Je continue de lire dans le second chapitre du livre du prophète Habaquq.
Voici, il est enflé d’orgueil, il n’est pas droit de cœur […]. Certes, le vin est traître et l’homme hautain ne reste pas tranquille ; tel le séjour des morts, il ouvre une large bouche et comme la mort, il n’est jamais rassasié. Car il ajoute à ses conquêtes nation après nation, et il rassemble tous les peuples sous sa domination (Habaquq 2.4 a-5 ; auteur).
« L’homme hautain qui ne reste pas tranquille » est le Chaldéen, c’est-à-dire l’empire babylonien. Le mot hébreu pour « hautain » (yâhir) n’apparaît qu’ici et dans le proverbe où il est dit :
Le moqueur est un homme arrogant et hautain qui agit poussé par un orgueil démesuré (Proverbes 21.24).

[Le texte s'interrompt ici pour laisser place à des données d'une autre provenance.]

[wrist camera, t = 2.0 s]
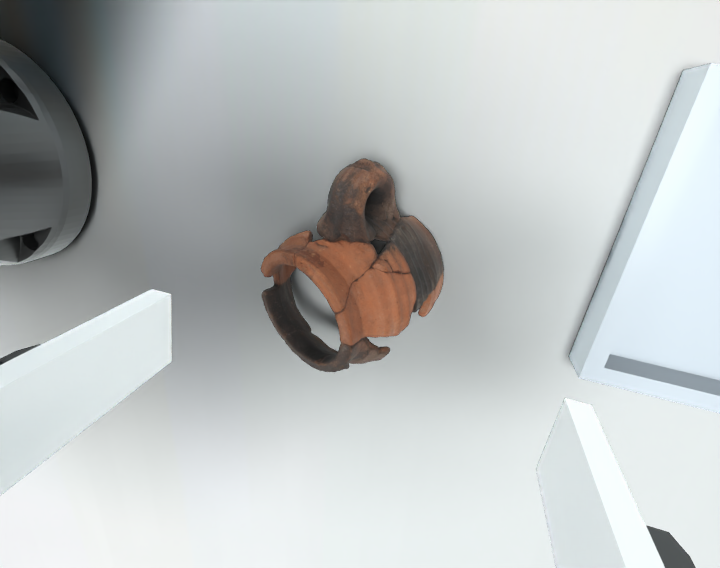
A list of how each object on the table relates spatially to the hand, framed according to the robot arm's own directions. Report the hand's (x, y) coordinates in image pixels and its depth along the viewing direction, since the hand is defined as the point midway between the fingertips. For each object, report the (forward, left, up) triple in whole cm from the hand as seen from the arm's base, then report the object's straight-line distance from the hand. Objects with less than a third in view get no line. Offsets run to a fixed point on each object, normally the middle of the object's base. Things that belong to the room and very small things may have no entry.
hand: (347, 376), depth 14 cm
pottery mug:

Littéralement, le texte dit : « l’arrogant, l’hautain, moqueur (est) son nom ». Dans les écrits de la sagesse israélite, le terme « moqueur » a un sens bien plus dur que dans notre langue, car il désigne quelqu’un qui se place au-dessus de toute règle morale, et c’est bien ainsi que se conduisent les Chaldéens qui ne connaissent qu’une seule loi, la leur et celle qu’ils imposent aux peuples conquis.
Par la bouche de son prophète, l’Éternel reproche aux Babyloniens deux conduites coupables : les excès de vin et leurs conquêtes insatiables. On aurait pu leur appliquer cette menace du prophète Ésaïe qui écrit :
Malheur à vous qui courez de bonne heure après les boissons enivrantes et qui vous attardez, le soir, excités par le vin (Ésaïe 5.11) !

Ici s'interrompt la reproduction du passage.